▶ _Required work_: Exact copy, pictures excluded: output the lines from the opening of the entries through the line bearing "We sat there".

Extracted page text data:
____________________
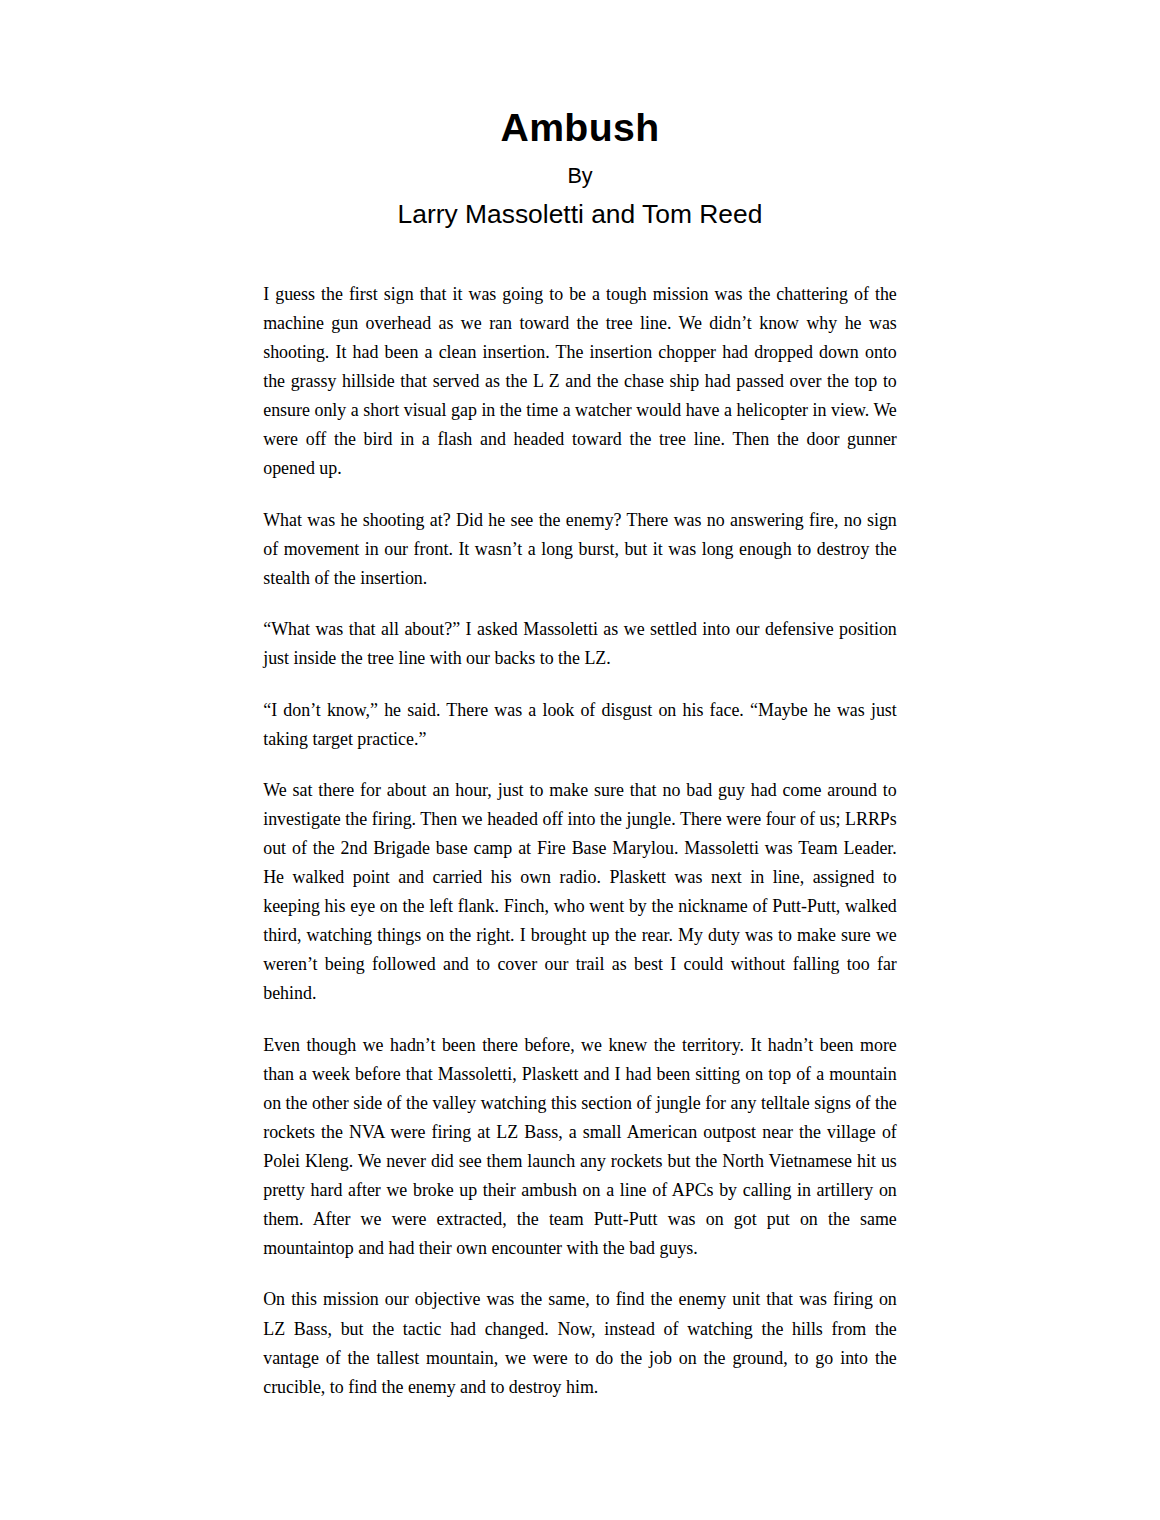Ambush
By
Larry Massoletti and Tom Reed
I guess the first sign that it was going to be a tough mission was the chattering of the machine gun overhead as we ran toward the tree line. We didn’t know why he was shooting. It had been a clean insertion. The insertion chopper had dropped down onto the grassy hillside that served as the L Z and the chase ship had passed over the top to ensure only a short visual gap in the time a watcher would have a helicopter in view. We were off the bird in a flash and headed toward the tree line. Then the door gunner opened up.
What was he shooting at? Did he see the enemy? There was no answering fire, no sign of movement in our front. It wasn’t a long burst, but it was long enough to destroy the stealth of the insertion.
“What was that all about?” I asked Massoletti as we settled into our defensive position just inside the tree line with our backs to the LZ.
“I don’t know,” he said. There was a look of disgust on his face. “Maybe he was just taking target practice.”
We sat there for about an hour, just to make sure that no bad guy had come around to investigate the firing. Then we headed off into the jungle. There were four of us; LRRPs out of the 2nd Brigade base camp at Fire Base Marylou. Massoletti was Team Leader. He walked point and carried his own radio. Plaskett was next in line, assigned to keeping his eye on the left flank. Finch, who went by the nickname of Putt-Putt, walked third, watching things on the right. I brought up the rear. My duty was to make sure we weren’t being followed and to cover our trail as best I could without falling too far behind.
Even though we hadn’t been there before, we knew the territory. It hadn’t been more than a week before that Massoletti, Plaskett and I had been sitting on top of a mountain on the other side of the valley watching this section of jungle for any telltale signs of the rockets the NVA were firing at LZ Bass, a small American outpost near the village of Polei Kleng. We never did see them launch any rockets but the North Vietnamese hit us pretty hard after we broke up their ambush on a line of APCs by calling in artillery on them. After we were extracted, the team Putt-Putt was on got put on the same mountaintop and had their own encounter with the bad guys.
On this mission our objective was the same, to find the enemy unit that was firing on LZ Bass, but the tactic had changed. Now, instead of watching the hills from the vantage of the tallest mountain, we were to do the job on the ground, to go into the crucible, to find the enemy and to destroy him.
____________________
▶ _The answer_:
Ambush
By
Larry Massoletti and Tom Reed
I guess the first sign that it was going to be a tough mission was the chattering of the machine gun overhead as we ran toward the tree line. We didn’t know why he was shooting. It had been a clean insertion. The insertion chopper had dropped down onto the grassy hillside that served as the L Z and the chase ship had passed over the top to ensure only a short visual gap in the time a watcher would have a helicopter in view. We were off the bird in a flash and headed toward the tree line. Then the door gunner opened up.
What was he shooting at? Did he see the enemy? There was no answering fire, no sign of movement in our front. It wasn’t a long burst, but it was long enough to destroy the stealth of the insertion.
“What was that all about?” I asked Massoletti as we settled into our defensive position just inside the tree line with our backs to the LZ.
“I don’t know,” he said. There was a look of disgust on his face. “Maybe he was just taking target practice.”
We sat there for about an hour, just to make sure that no bad guy had come around to investigate the firing. Then we headed off into the jungle. There were four of us; LRRPs out of the 2nd Brigade base camp at Fire Base Marylou. Massoletti was Team Leader. He walked point and carried his own radio. Plaskett was next in line, assigned to keeping his eye on the left flank. Finch, who went by the nickname of Putt-Putt, walked third, watching things on the right. I brought up the rear. My duty was to make sure we weren’t being followed and to cover our trail as best I could without falling too far behind.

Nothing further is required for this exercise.